**Предложенный отрывок:**
* * *
Читаем 80 лет одиночества полностью

По философской диссертации моим первым оппонентом был бывший декан философского факультета ЛГУ, самый старый и образованный историк философии, профессор Михаил Васильевич Серебряков (1879–1959). Докторов наук по философии в то время было очень мало, я шел к нему на прием с трепетом. Шикарная профессорская квартира на Литейном этот трепет еще больше усилила. Плюс длинные седые усы, которые некоторые даже принимали за бороду. Серебряков принял меня любезно, но, прежде чем дать согласие, стал просматривать рукопись, причем начал с библиографии. Видимо, у меня на лице выразилось изумление, и Михаил Васильевич мне объяснил, почему начинать нужно именно с литературы. «Понимаете, – сказал он, – диссертация может быть творческой или нетворческой, но степень ее профессиональности проще всего узнать по библиографии. Из того, что человек читал и как он составил библиографию, видна его общенаучная культура». Моя работа в этом плане сомнений у Серебрякова не вызвала, а сам я с того раза неизменно поступаю так же – просматриваю библиографию. Правда, теперь молодые люди научились составлять списки нечитаной литературы, но это легко заметить.

По второй диссертации у меня была также опубликована статья в «Вопросах философии», что было весьма престижно, так что факультетский совет в обоих случаях единогласно проголосовал «за».

Зато на «большом», общеинститутском совете произошел скандал. Стали говорить, что защита двух кандидатских диссертаций, когда нормальный аспирант не справляется в срок с одной, напоминает рекордсменство и может подорвать идею присуждения ученых степеней. Один из самых уважаемых в институте профессоров геолог А. С. Гинзберг выступил в мою защиту, сказав, что нужно разграничить два вопроса. Разумеется, писать две диссертации нецелесообразно, молодой человек мог бы применить свои способности более рационально, но коль скоро диссертация уже представлена, оценивать ее нужно только по ее качеству. Идею присуждения ученых степеней подрывает плохое качество диссертаций, а в данном случае никто сомнений не высказывал. Тем не менее восемь членов совета проголосовали против (при 24 «за»). Усвоив этот урок, третью, юридическую диссертацию, о правосознании, я заканчивать не стал, ограничившись статьей в «Вопросах философии» (и хорошо сделал, работа была очень плохая).

Хотя тройные кандидатские экзамены способствовали расширению моего общенаучного кругозора, писание параллельно нескольких диссертаций было, конечно, проявлением незрелости и мальчишеской дерзости. Никаких практических выгод это не приносило, а в науке важно не количество, а качество. Но мне было только двадцать два года.

Вологодский пединститут

…По моему мнению, если начальник не делает нам зла, это уже большое благо.

Пьер Огюстен Бомарше

Когда я окончил аспирантуру, Киселев, который был тогда деканом истфака, пытался оставить меня в институте, но из этого, естественно, ничего не вышло («неарийская» фамилия была значительно важнее двух диссертаций и статьи в «Вопросах философии»), и меня распределили на кафедру всеобщей истории Вологодского пединститута, что по тем временам было не так уж плохо. Герценовская кафедра новой истории подверглась частичному кадровому разгрому по национальному признаку. Мой шеф Г. Р. Левин уцелел, а самого приятного человека на кафедре, доцента Григория Семеновича Ульмана, уволили; заслуженный человек, ветеран войны, лишь через год с трудом нашел себе место в Калининграде.
* * *
**Поставленная задача 1:**
Перепишите все записи, начиная с самой первой строки и вплоть до строки с "road: (76, 429)" включительно, сохранив запросы. Каждую координату в ответах измените на -6, а числа в запросах и образцах формата оставьте прежними.

**Исходные записи:**
* * *
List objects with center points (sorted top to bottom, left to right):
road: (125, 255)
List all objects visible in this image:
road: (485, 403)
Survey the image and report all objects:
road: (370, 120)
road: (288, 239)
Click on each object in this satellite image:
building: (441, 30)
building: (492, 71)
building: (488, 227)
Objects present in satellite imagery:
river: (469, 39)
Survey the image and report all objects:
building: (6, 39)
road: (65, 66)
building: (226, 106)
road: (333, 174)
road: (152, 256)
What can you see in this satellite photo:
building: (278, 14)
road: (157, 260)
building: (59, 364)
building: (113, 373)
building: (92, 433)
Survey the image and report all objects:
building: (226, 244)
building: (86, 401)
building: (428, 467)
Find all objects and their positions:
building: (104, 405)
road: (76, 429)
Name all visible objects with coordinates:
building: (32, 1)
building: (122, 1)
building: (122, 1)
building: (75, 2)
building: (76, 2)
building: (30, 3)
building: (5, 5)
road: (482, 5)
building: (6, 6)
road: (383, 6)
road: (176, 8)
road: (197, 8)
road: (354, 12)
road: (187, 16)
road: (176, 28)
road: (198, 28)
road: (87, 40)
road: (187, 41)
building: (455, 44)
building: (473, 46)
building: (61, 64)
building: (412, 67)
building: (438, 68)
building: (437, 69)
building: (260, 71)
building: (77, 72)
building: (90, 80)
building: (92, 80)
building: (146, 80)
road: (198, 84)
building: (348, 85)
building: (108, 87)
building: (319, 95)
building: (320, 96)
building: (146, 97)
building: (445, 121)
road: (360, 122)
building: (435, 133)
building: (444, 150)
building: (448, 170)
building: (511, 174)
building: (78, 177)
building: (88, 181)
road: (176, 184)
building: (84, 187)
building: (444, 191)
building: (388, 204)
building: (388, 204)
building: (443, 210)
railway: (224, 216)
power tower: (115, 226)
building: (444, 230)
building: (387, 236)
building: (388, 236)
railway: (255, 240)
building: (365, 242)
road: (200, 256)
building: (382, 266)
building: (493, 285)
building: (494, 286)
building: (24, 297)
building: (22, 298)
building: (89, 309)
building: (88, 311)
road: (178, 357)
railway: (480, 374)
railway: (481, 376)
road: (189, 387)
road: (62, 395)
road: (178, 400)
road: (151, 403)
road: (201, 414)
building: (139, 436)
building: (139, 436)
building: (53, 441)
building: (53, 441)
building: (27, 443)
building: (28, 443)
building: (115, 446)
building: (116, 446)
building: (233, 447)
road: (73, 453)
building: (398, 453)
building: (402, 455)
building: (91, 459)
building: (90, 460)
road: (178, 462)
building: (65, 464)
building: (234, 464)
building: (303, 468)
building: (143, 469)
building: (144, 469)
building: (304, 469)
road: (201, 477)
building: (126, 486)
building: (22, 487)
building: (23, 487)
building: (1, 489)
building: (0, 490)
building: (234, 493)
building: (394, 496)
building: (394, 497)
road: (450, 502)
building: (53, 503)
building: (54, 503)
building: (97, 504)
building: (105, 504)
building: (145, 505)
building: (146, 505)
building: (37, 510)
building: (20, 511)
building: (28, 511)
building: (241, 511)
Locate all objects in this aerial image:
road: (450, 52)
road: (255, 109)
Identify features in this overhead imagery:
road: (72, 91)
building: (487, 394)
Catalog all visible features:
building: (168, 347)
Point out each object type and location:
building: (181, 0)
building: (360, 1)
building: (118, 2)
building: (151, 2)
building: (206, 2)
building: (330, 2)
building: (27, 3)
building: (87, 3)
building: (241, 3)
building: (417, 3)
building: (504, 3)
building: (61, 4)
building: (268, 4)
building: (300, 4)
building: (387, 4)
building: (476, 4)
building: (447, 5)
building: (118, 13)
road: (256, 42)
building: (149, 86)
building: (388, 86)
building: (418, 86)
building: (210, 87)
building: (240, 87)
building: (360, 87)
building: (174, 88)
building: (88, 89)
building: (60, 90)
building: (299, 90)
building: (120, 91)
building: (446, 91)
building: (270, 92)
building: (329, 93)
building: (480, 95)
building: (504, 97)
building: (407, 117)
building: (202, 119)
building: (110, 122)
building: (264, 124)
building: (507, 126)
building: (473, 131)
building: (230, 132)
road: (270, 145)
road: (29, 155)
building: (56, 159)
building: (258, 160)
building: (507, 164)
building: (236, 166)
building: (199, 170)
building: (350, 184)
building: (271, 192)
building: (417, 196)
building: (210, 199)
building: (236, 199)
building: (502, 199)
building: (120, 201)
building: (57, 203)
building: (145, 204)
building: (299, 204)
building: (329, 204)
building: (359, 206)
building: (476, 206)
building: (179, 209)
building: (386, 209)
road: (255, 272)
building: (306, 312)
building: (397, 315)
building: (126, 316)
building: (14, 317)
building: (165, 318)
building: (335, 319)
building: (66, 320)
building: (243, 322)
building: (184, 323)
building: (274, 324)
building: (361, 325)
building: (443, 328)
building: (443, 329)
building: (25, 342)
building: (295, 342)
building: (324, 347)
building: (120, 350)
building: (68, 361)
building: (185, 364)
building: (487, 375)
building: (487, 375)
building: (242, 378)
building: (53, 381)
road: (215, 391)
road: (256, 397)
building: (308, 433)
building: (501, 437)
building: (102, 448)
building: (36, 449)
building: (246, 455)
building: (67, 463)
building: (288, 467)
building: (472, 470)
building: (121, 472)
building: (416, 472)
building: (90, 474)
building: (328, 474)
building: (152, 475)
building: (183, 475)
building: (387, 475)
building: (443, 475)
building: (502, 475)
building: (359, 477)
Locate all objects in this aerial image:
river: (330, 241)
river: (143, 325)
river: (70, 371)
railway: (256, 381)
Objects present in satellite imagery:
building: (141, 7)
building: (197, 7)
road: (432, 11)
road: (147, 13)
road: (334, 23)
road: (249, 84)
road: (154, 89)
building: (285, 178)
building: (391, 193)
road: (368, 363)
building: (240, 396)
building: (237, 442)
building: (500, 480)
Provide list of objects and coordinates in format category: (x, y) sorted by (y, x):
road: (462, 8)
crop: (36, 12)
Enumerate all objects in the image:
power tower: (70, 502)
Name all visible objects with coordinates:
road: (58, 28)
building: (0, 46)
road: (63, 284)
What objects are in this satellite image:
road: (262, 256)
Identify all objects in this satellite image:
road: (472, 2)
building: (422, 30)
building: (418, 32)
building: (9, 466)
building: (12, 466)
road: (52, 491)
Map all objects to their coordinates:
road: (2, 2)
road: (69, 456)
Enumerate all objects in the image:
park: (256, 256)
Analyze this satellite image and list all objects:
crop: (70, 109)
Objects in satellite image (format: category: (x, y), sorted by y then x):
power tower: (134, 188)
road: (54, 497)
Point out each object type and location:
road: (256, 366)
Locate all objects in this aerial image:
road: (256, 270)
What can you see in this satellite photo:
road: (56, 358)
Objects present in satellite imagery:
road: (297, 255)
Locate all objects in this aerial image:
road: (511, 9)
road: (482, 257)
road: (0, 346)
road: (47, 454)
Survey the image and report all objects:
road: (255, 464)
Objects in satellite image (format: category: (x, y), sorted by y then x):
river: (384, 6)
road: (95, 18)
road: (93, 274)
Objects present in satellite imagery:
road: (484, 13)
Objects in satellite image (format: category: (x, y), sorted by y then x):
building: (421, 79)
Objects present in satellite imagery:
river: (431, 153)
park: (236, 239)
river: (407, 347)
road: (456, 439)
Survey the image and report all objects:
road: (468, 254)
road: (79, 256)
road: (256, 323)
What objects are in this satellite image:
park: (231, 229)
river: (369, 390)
* * *
**Поставленная задача 2:**
Подхватите воспоминания о защите диссертаций и распределении в Вологодский пединститут и продолжите их сразу после последнего предложения отрывка.

**Результат выполнения 1:**
List objects with center points (sorted top to bottom, left to right):
road: (119, 249)
List all objects visible in this image:
road: (479, 397)
Survey the image and report all objects:
road: (364, 114)
road: (282, 233)
Click on each object in this satellite image:
building: (435, 24)
building: (486, 65)
building: (482, 221)
Objects present in satellite imagery:
river: (463, 33)
Survey the image and report all objects:
building: (0, 33)
road: (59, 60)
building: (220, 100)
road: (327, 168)
road: (146, 250)
What can you see in this satellite photo:
building: (272, 8)
road: (151, 254)
building: (53, 358)
building: (107, 367)
building: (86, 427)
Survey the image and report all objects:
building: (220, 238)
building: (80, 395)
building: (422, 461)
Find all objects and their positions:
building: (98, 399)
road: (70, 423)

**Результат выполнения 2:**
В Вологде я читал параллельно шесть разных лекционных курсов плюс множество лекций в системе партийного просвещения. Недельная нагрузка доходила до сорока (!) часов. Преподавательскую работу я всегда любил, хотя некоторые курсы, например новая и новейшая история стран Востока, были мне, мягко говоря, слабо знакомы, а времени на подготовку не хватало, так что мне самому было интересно, что в этой истории произойдет в моей следующей лекции (учебник заканчивался задолго до современности). Впрочем, особых интеллектуальных трудностей не возникало: кругом были сплошные враги СССР. Помню, как я разоблачал приспешника американского империализма иранского премьера Мосаддыка (позже «выяснилось», что это был прогрессивный деятель, пытавшийся национализировать иранскую нефть). Однако мое горло такой нагрузки не выдержало, дело закончилось тяжелым хроническим ларинго-фарингитом, который мучил меня всю остальную жизнь.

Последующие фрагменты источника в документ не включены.